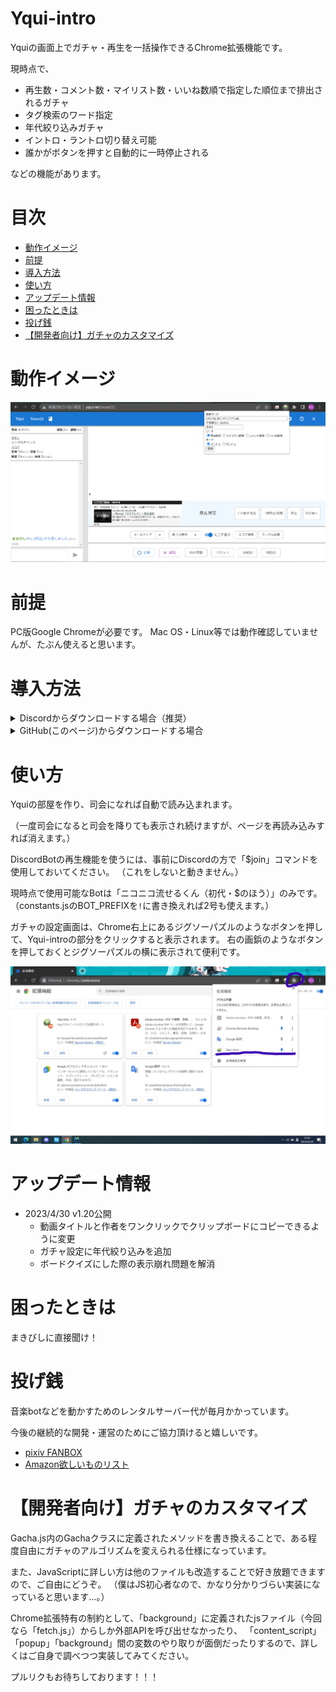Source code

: # Yqui-intro
Yquiの画面上でガチャ・再生を一括操作できるChrome拡張機能です。

現時点で、
- 再生数・コメント数・マイリスト数・いいね数順で指定した順位まで排出されるガチャ
- タグ検索のワード指定
- 年代絞り込みガチャ
- イントロ・ラントロ切り替え可能
- 誰かがボタンを押すと自動的に一時停止される

などの機能があります。

# 目次
* [動作イメージ](#動作イメージ)
* [前提](#前提)
* [導入方法](#導入方法)
* [使い方](#使い方)
* [アップデート情報](#アップデート情報)
* [困ったときは](#困ったときは)
* [投げ銭](#投げ銭)
* [【開発者向け】ガチャのカスタマイズ](#開発者向けガチャのカスタマイズ)

# 動作イメージ
![image](pic/image.png)

# 前提
PC版Google Chromeが必要です。
Mac OS・Linux等では動作確認していませんが、たぶん使えると思います。

# 導入方法
<details>
<summary>Discordからダウンロードする場合（推奨）</summary>
①Discordのメッセージに添付されている「Yqui-intro.zip」を好きな場所にダウンロードし、解凍

②PC版GoogleChromeでchrome://extensions/を開き、右上の「デベロッパーモード」をオンにする

③「パッケージ化されていない拡張機能を読み込む」を選択し、先ほど解凍したフォルダを選択

※もしかしたらこの手順のあと「安全性が確認されていません。本当に有効にしますか？」みたいな注意が出るかもしれないですが、安全なのでそのまま読み込んでください。
</details>

<details>
<summary>GitHub(このページ)からダウンロードする場合</summary>
①このページの上部にある「<>Code▼」という緑色のボタンをクリック

②「Download ZIP」をクリックし、好きな場所に保存、解凍する
![installation1](pic/installation_1.PNG)

③解凍したフォルダの中から、「fetch.js」というファイルを探し、右クリックメニューから「プログラムを開く」「メモ帳」で開く

④8行目「// ※ここにWebhookURLをコピペする※」の下に、別途Discordで送った1行を貼り付けて保存

![instllation2](pic/installation_2.PNG)

⑤PC版GoogleChromeでchrome://extensions/を開き、右上の「デベロッパーモード」をオンにする

⑥「パッケージ化されていない拡張機能を読み込む」を選択し、先ほど解凍したフォルダを選択

※もしかしたらこの手順のあと「安全性が確認されていません。本当に有効にしますか？」みたいな注意が出るかもしれないですが、安全なのでそのまま読み込んでください。
![installation3](pic/installation_3.PNG)
</details>

# 使い方
Yquiの部屋を作り、司会になれば自動で読み込まれます。

（一度司会になると司会を降りても表示され続けますが、ページを再読み込みすれば消えます。）

DiscordBotの再生機能を使うには、事前にDiscordの方で「$join」コマンドを使用しておいてください。
（これをしないと動きません。）

現時点で使用可能なBotは「ニコニコ流せるくん（初代・$のほう）」のみです。（constants.jsのBOT_PREFIXを`!`に書き換えれば2号も使えます。）

ガチャの設定画面は、Chrome右上にあるジグソーパズルのようなボタンを押して、Yqui-introの部分をクリックすると表示されます。
右の画鋲のようなボタンを押しておくとジグソーパズルの横に表示されて便利です。

![usage](pic/usage.jpg)

# アップデート情報
* 2023/4/30 v1.20公開
  * 動画タイトルと作者をワンクリックでクリップボードにコピーできるように変更
  * ガチャ設定に年代絞り込みを追加
  * ボードクイズにした際の表示崩れ問題を解消

# 困ったときは
まきびしに直接聞け！

# 投げ銭
音楽botなどを動かすためのレンタルサーバー代が毎月かかっています。

今後の継続的な開発・運営のためにご協力頂けると嬉しいです。

- [pixiv FANBOX](https://makibishu.fanbox.cc/)
- [Amazon欲しいものリスト](https://www.amazon.jp/hz/wishlist/ls/8O9UJH6950ZV?ref_=wl_share)

# 【開発者向け】ガチャのカスタマイズ
Gacha.js内のGachaクラスに定義されたメソッドを書き換えることで、ある程度自由にガチャのアルゴリズムを変えられる仕様になっています。

また、JavaScriptに詳しい方は他のファイルも改造することで好き放題できますので、ご自由にどうぞ。
（僕はJS初心者なので、かなり分かりづらい実装になっていると思います...。）

Chrome拡張特有の制約として、「background」に定義されたjsファイル（今回なら「fetch.js」）からしか外部APIを呼び出せなかったり、
「content_script」「popup」「background」間の変数のやり取りが面倒だったりするので、詳しくはご自身で調べつつ実装してみてください。

プルリクもお待ちしております！！！
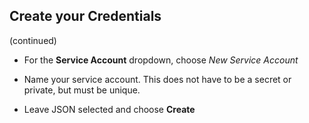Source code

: ﻿## Create your Credentials
(continued)


* For the **Service Account** dropdown, choose *New Service Account*

* Name your service account. This does not have to be a secret or private, but must be unique.

* Leave JSON selected and choose **Create**
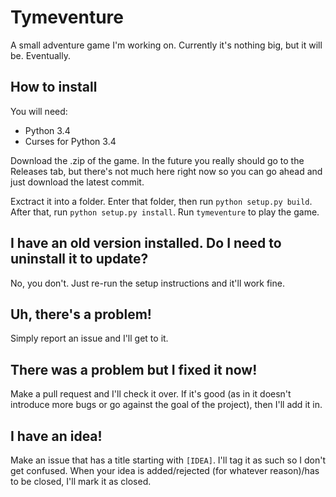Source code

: # Tymeventure
A small adventure game I'm working on. Currently it's nothing big, but it will be. Eventually.

## How to install
You will need:
 - Python 3.4
 - Curses for Python 3.4

Download the .zip of the game. In the future you really should go to the Releases tab, but there's not much here right now so you can go ahead and just download the latest commit.

Exctract it into a folder. Enter that folder, then run `python setup.py build`.
After that, run `python setup.py install`.
Run `tymeventure` to play the game.

## I have an old version installed. Do I need to uninstall it to update?
No, you don't. Just re-run the setup instructions and it'll work fine.

## Uh, there's a problem!
Simply report an issue and I'll get to it.

## There was a problem but I fixed it now!
Make a pull request and I'll check it over. If it's good (as in it doesn't introduce more bugs or go against the goal of the project), then I'll add it in.

## I have an idea!
Make an issue that has a title starting with `[IDEA]`. I'll tag it as such so I don't get confused. When your idea is added/rejected (for whatever reason)/has to be closed, I'll mark it as closed.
★ ★ ★ ★ ★ ★ ★
* [TASK OBJECTIVE]: Show each line of the material that includes the word "summary".

* [TASK RESPONSE]:
<summary>Discordからダウンロードする場合（推奨）</summary>
<summary>GitHub(このページ)からダウンロードする場合</summary>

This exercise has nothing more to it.